Choline is an essential nutrient that is categorized as a vitamin. In reality, it is much more complex and is involved in a wide variety of processes inside a dog’s body.
In today’s article, we’re looking at the benefits of choline for dogs, its dosage, what foods it can be found in, and whether or not some pets can suffer from choline deficiency.
What Can Choline Do for Dogs?
This nutrient influences your pet’s body on the whole. Many studies have found that it acts like a neurotransmitter, which is why it can improve neurologic conditions, especially in older animals.
Small doses of choline can also have a beneficial effect on cardiovascular health since it can regulate the heart rate. Given that choline is also involved in the dilatation of blood vessels, it would be fair to say that it also regulates blood pressure.
But there are many other functions that this nutrient influences. For example, it helps your dog have normal hormone production and it even regulates the quantity of fluids in their body, which means that it ensures that Fido remains well hydrated.
Choline can also influence digestion through the liver since it is said to stimulate the production of gallbladder juices. For dogs that have a history of digestive distress such as bloating or constipation, this can be quite important.
It’s also worth noting that choline influences the way fat is metabolized inside your pooch’s body, so it regulates cholesterol levels and protects your pet from developing potentially dangerous health issues, including the development of clots inside the arteries.
And finally, choline is an ingredient of the protective sheath present on the surface of all nerves present in your pup’s body. If this sheath were to be absent, none of the nerves would be functional as any electrical signal couldn’t be transmitted from one nerve to the other.
Natural Food Sources
While there are plenty of vet-approved supplements currently available, and you should definitely ask your veterinarian about this option, choline can also be found in several natural sources.
You do not have to feed your dog exclusively a homemade diet for your pup to benefit from choline. You simply have to give your dog healthier snacks, meaning steering clear of the commercial sticks and treats and opting for wholesome choices, instead.
Choline can be found in some of the following foods:
You probably know that many dogs love peanut butter, which is why some pet parents give them apple sticks dipped in nut butter every now and then. This is a rather healthy snack provided that you do not overdo it — do keep in mind that commercial varieties can contain salt, sugar, as well as preservatives, so try to stick to the cleanest peanut butter you can buy.
Fortunately, goat milk rarely causes digestive issues in dogs as it is perhaps the only type of dairy product that is easily digestible. Small amounts of all of the other foods we have mentioned are safe for dogs.
Choline Deficiency and Overdose
Even though choline deficiency in dogs is a quite rare event, it can still affect some pets, particularly those that are fed a homemade diet.
Some of the clinical signs that you are likely to notice in a pooch that has developed this disorder are the following:
- General malaise
- A lack of appetite for food
When you take your dog to the vet, and they run a blood test, there could be a number of issues that they discover, such as a high level of cholesterol or triglycerides.
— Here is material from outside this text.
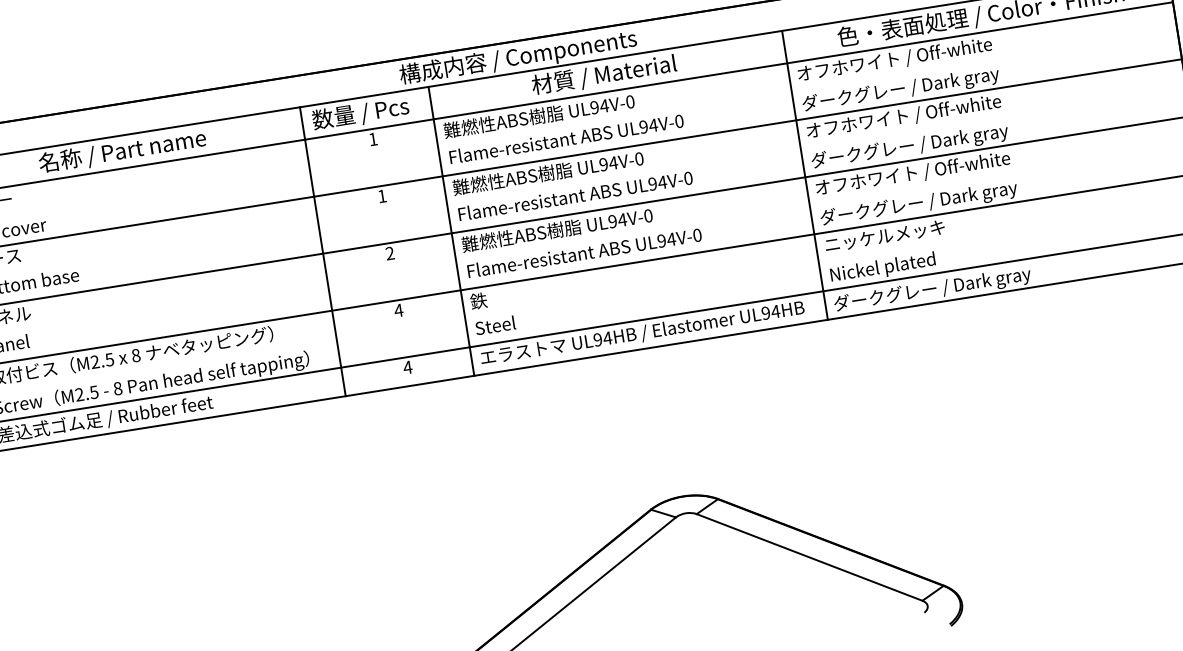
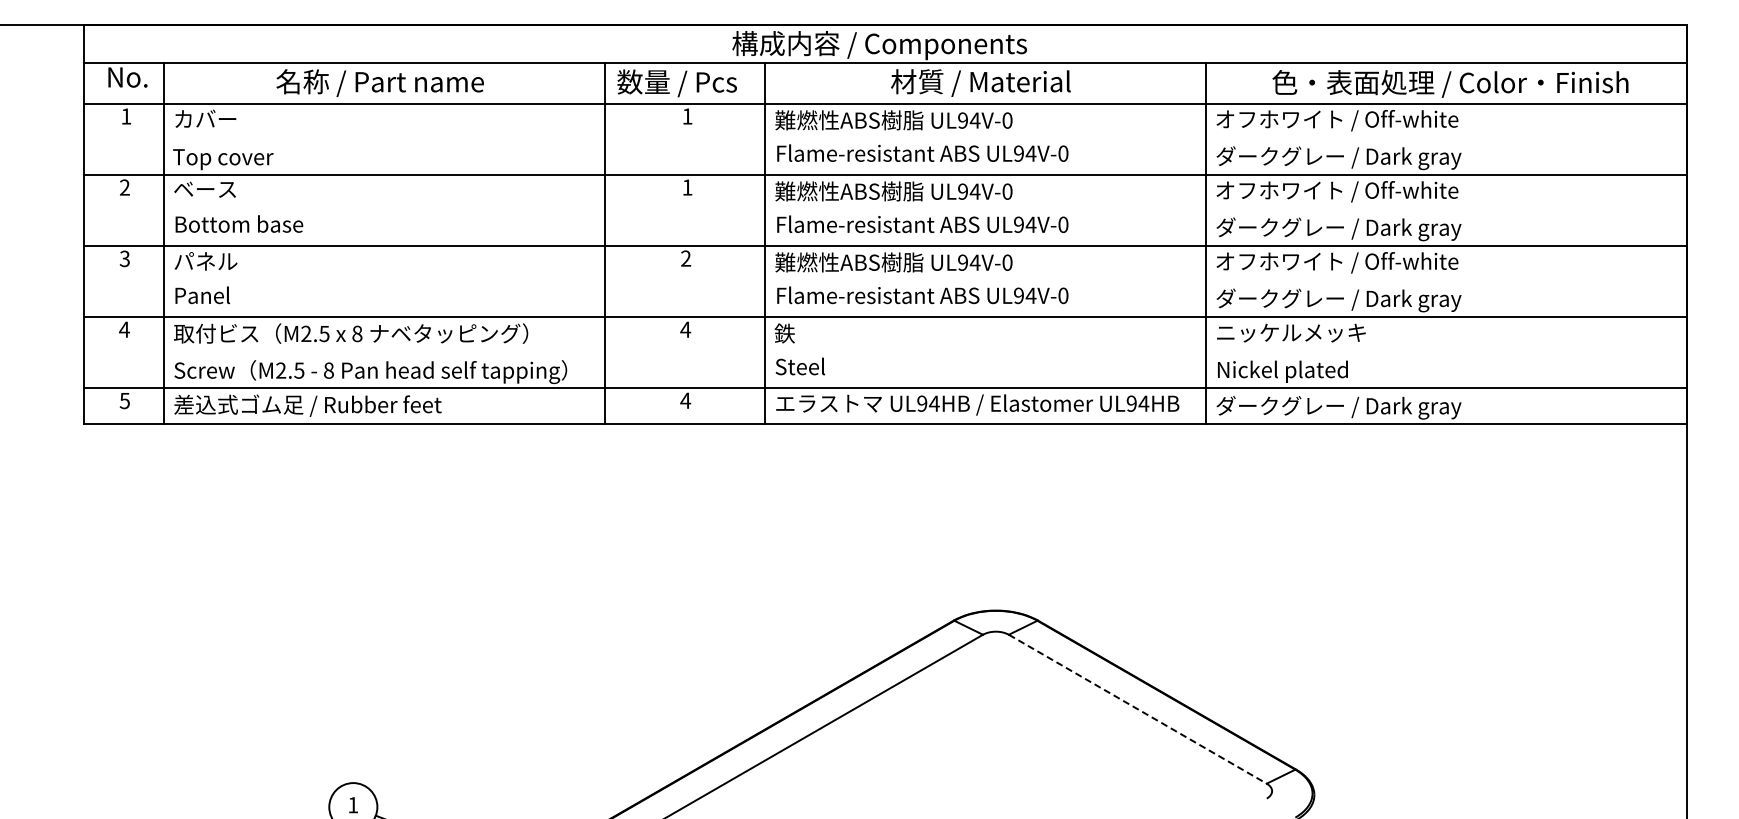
line: (809, 557) -> (1137, 709), solid -> dashed

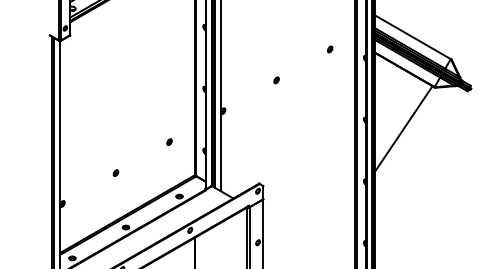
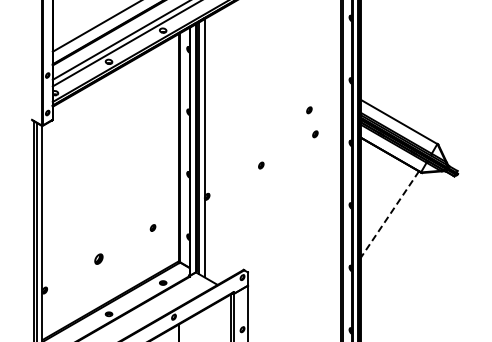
part: (324, 25) -> (309, 110), added
line: (403, 129) -> (389, 215), solid -> dashed
part: (115, 173) -> (98, 259), size x1.6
If this problem is not addressed as soon as possible, dogs can develop hepatic steatosis (essentially known as fatty liver).
On the other hand, there is the possibility that a dog can develop choline poisoning, but this happens very rarely. In that case, the most commonly encountered symptom is anemia.
Should You Give Your Dog Choline Supplements?
You should never give your dog any supplements whatsoever without first asking your veterinarian. They are the person that knows best what potential health issues your dog might have and if choline makes a good choice for your pup.
Many vets agree that choline supplementation is beneficial for many reasons and can actually improve the conditions of dogs that have diabetes. It can also vastly improve the quality of life for dogs that have a cognitive disorder (which commonly affects senior pets) and those that experience seizures.
If your pup has a history of digestive upsets or has been diagnosed with a liver pathology of any kind, you should never give them choline supplements without asking your vet.
The daily dosage of this nutrient is 20 to 40 mg per day, but it depends on your pet’s weight, so they are supposed to receive approximately .5 to 1 mg per pound.
Choline and Other Drugs
Another reason to refrain from giving your dog choline supplements is that it’s actually known to interact with other medications. If your dog is undergoing treatment for blood pressure, whether high, low, or blood pressure fluctuations, you should never give them choline on your own.
Additionally, since choline is also involved in fat metabolism, in general, if your dog is being treated for hepatitis or receives medication for chronic conditions (which could, in time, also affect the liver), it can interact with those drugs, too.